Publication Date May 15, 2019 | St Louis Post Dispatch

As rising Mississippi River levels crack 10 highest on record, St. Louis officials (nervously) eye rainy forecast ahead

United States
A car drives through Mississippi River flood water in downtown Alton on Monday, May 6 2019. Photo: David Carson, Post Dispatch
A car drives through Mississippi River flood water in downtown Alton on Monday, May 6 2019. Photo: David Carson, Post Dispatch

While the main stem of the Mississippi River has been above flood stage since March, the latest swelling comes after swaths of the St. Louis region saw more than six inches of rain in the past week. That precipitation joined a watershed that was already saturated.

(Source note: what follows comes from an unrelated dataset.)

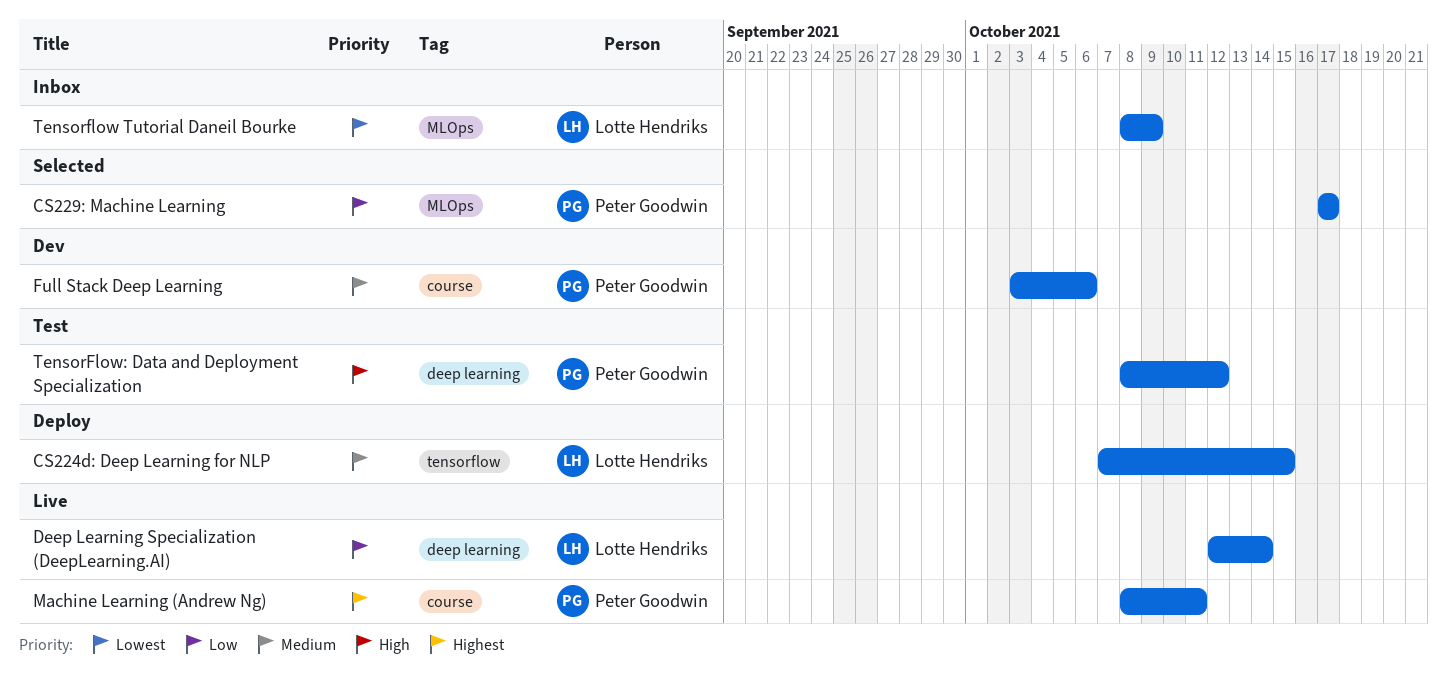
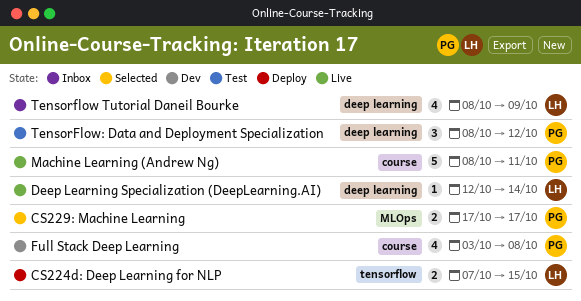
Full Stack Deep Learning, due: Oct 6 -> Oct 8
Tensorflow Tutorial Daneil Bourke, label: MLOps -> deep learning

“It was set up in March, of course, by snowmelt and rain, but now that snow is pretty much all in the system and getting flushed downstream,” said Mark Fuchs, a senior service hydrologist for the St. Louis forecast office of the National Weather Service. “What we’re seeing now is rain getting added to that base.”

...

Though high, flood levels in other areas downstream are not as close to rivaling the record heights experienced in 1993, Fuchs said. That’s mainly because the Missouri River is not as high as it was that year — a situation that not only adds volume downstream, but can also cause backflow upstream from its confluence with the Mississippi River. That backflow can affect areas such as Alton and Grafton and extend about 100 miles north through the gentle slope of the Illinois River.

...

Climate change also contributes to rising flood risk, with extreme precipitation becoming increasingly common, according to the National Climate Assessment. But some heap blame on sprawling levee systems for the emerging routine of more frequent major floods.

“This recurring flooding is a man-made problem,” according to Bob Criss, a professor at Washington University’s Department of Earth and Planetary Sciences, speaking last month to environmental journalists. “There’s nowhere for the water to go when it rains, and the water’s getting higher and higher.”

Without taking the developing crest into account, three of the eight highest flood levels recorded at St. Louis have occurred since 2013, and five of those have happened since 1993. This event will add another recent chapter to the books.